The Green Bay Packers are in good shape at the tight end position, but Kansas State’s Ben Sinnott could fill the do-it-all H-back role in the Matt LaFleur offense.

You name it, and Sinnott did it for the Kansas State offense. Last season alone, Sinnott saw snaps out of the backfield, in-line as a traditional tight end, in the slot, and even on the boundary as a receiver.

Sinnott has played 1,754 career snaps, most of which came in the last two seasons. As a pass-catcher during that span, Sinnott caught 66 percent of his 119 targets at an impressive 14.2 yards per catch with 10 touchdowns.

This past season specifically, Sinnott ranked ninth among all tight ends in yards per route run, an efficiency metric from PFF, and 32nd in average yards after the catch. He was also one of PFF’s higher-graded run and pass-blockers at the tight end position.

“Kansas State moved him around a ton,” said Brennen Rupp of Packers Wire. He’s a versatile weapon. He’s a very good blocker and equally effective as a pass catcher. He can look like a battering ram as a run blocker. He has natural hands, and Kansas State used him on tight end screens. I really think if the Packers use another pick on a tight end, it will be Sinnott. He’s a complete tight end who could help improve their rushing attack while also giving Love another weapon.”

Sinnott is an excellent athlete. He measures in at 6-3 and 250 pounds and posted a near-perfect Relative Athletic Score (RAS) at the NFL Scouting Combine of 9.72. For some context, Luke Musgrave posted a RAS of 9.78 and Tucker Kraft 9.58 last draft cycle.

Jim Nagy, the Executive Director of the Reese’s Senior Bowl, would point out that Sinnott had the highest vertical, longest broad jump, and fastest three-cone of any tight end at the Combine.

With Sinnott’s versatility, he could really fill just about any role that LaFleur would need, but immediately, he slots into that H-back role with Josiah Deguara having signed with Jacksonville but brings a more dynamic presence to the position.

The H-back is often asked to block, but this player has to be able to impact the passing game as well, and needs to be versatile, and able to be moved around the formation.

This element contributes to what LaFleur calls the ‘illusion of complexity,’ which, in short, means keeping defenses off-balance and guessing.
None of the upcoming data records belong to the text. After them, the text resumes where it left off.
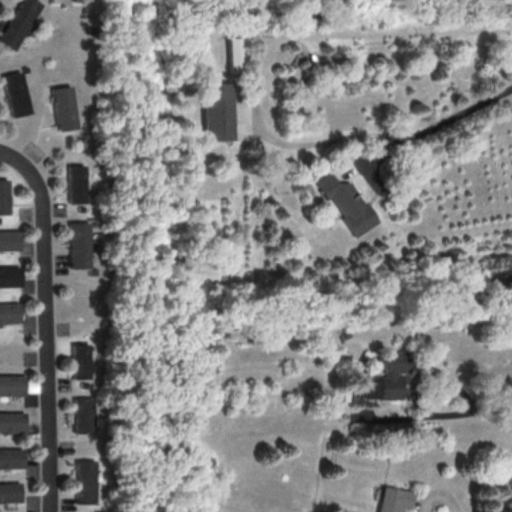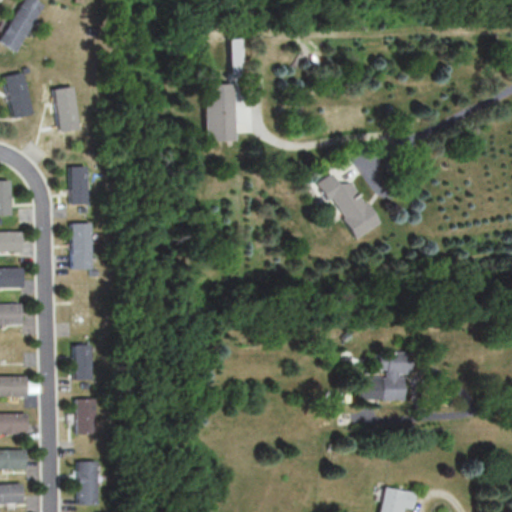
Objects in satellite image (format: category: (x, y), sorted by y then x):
building: (19, 23)
building: (19, 23)
building: (231, 55)
building: (25, 68)
building: (16, 94)
building: (17, 94)
building: (64, 107)
building: (65, 107)
road: (464, 109)
building: (215, 111)
road: (308, 141)
building: (77, 183)
building: (77, 184)
building: (4, 196)
building: (4, 197)
building: (345, 203)
building: (10, 239)
building: (10, 240)
building: (80, 244)
building: (81, 244)
building: (10, 275)
building: (10, 276)
building: (85, 303)
building: (9, 312)
building: (10, 312)
road: (45, 322)
building: (80, 360)
building: (81, 360)
road: (424, 372)
building: (384, 377)
building: (11, 384)
building: (11, 384)
building: (84, 384)
building: (83, 415)
building: (86, 415)
building: (12, 421)
building: (12, 421)
building: (11, 457)
building: (11, 457)
building: (84, 481)
building: (85, 481)
road: (438, 487)
building: (10, 491)
building: (10, 491)
building: (393, 499)
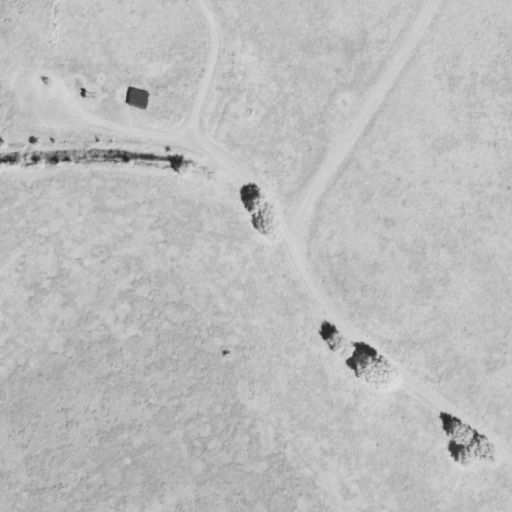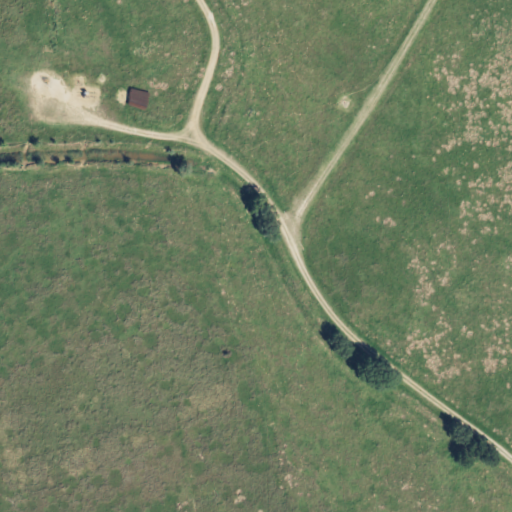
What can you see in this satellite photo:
road: (298, 252)
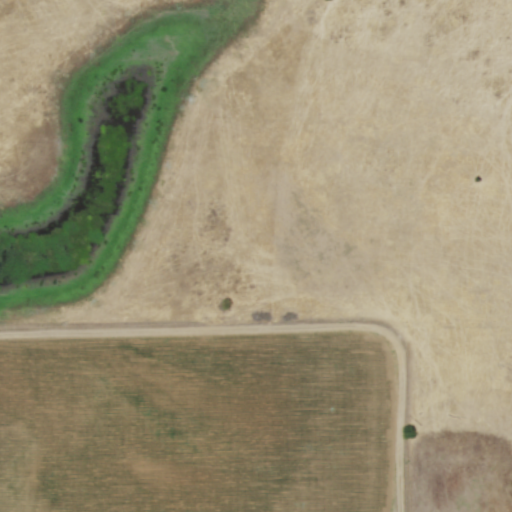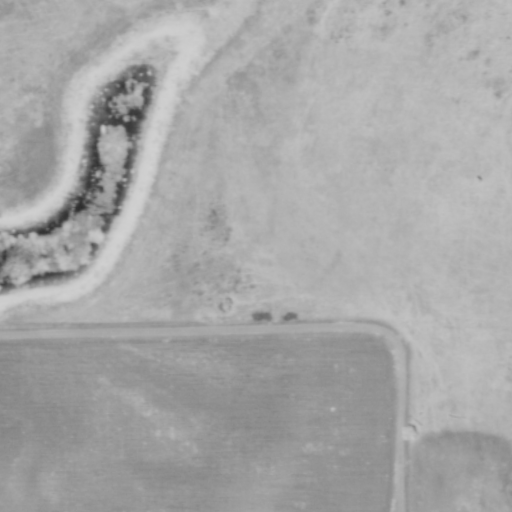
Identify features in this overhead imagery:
crop: (256, 256)
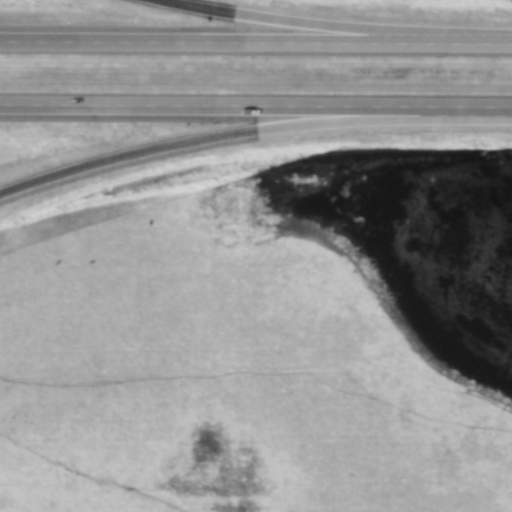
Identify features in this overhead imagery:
road: (331, 24)
road: (256, 40)
road: (256, 105)
road: (252, 130)
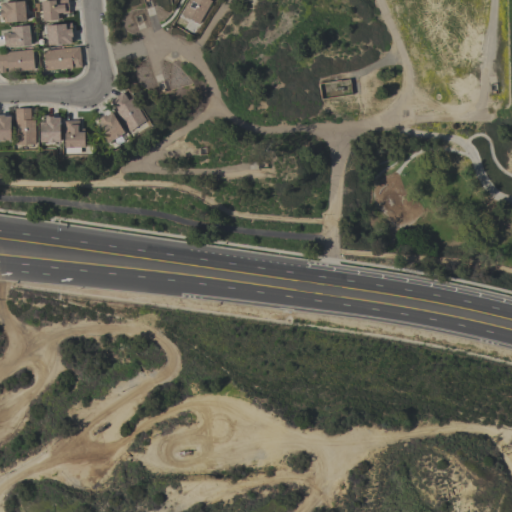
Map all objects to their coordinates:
building: (53, 9)
building: (195, 10)
building: (12, 11)
building: (58, 34)
building: (17, 37)
road: (95, 45)
building: (61, 58)
road: (400, 58)
building: (16, 61)
road: (46, 94)
building: (126, 111)
building: (23, 126)
building: (108, 127)
building: (4, 128)
building: (48, 130)
building: (72, 135)
road: (341, 145)
road: (464, 146)
road: (489, 150)
road: (428, 151)
park: (393, 186)
park: (432, 191)
road: (166, 215)
road: (333, 231)
road: (256, 248)
road: (38, 252)
road: (129, 265)
road: (331, 270)
road: (256, 281)
road: (421, 305)
road: (166, 369)
petroleum well: (101, 429)
road: (283, 440)
petroleum well: (185, 453)
road: (322, 483)
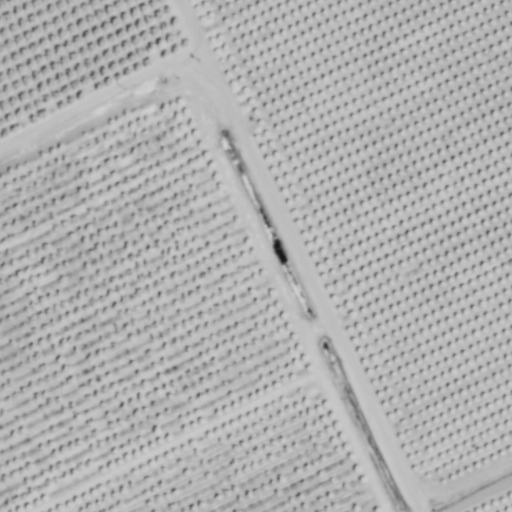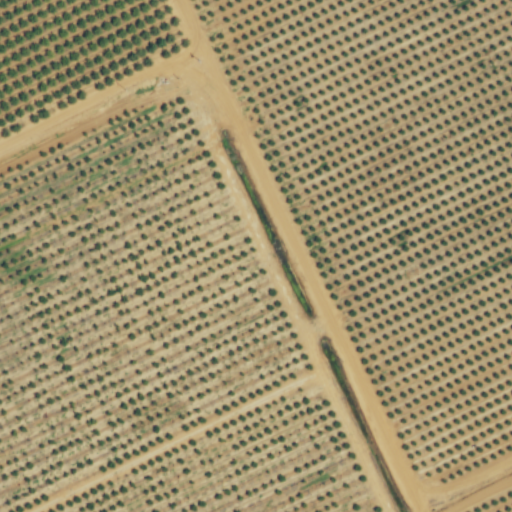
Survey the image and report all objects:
road: (100, 97)
road: (269, 249)
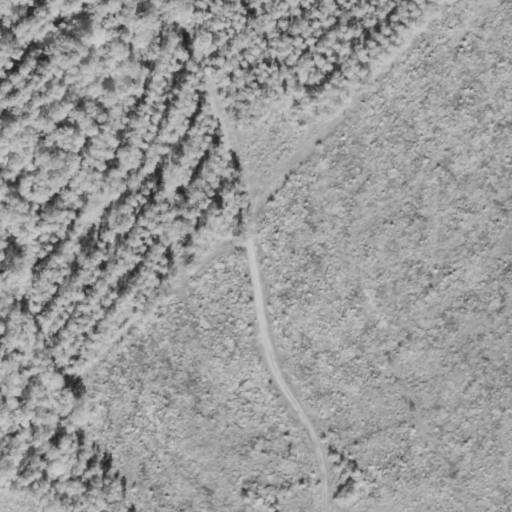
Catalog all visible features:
road: (111, 34)
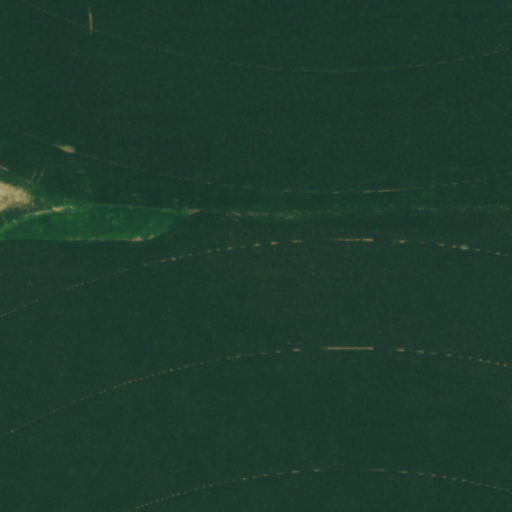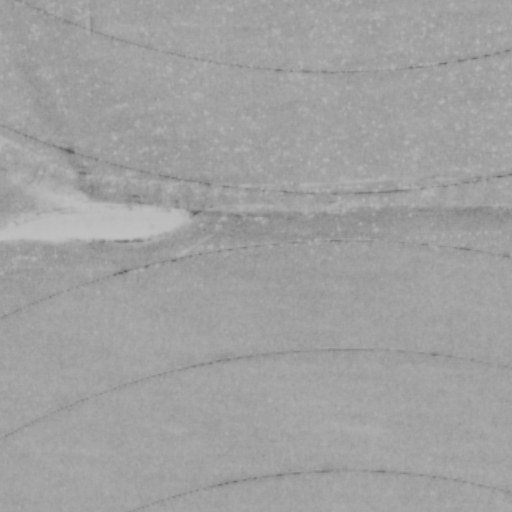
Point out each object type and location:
crop: (255, 255)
Because this player can fill a variety of roles, it makes it more difficult pre-snap for opponents to get a beat on what the offense is doing, helping to create confusion and mismatches to exploit–especially when there is playmaking potential at the position.

Henry Pearson, a 2023 undrafted rookie, who spent most of last season on the practice squad, is a player already on the Packers’ roster who could fill this H-back role as well. I’ve also brought up the idea of Tyler Davis seeing some snaps in this capacity as well during training camp.

Sinnott is currently PFF’s fifth-ranked tight end, in admittedly what is not a very strong class, and is listed as the 141st prospect overall. Depending on where you look, Pro Football Network says that Sinnott could be a mid to late Day 2 pick, while NFL.com has him as a Day 3 selection.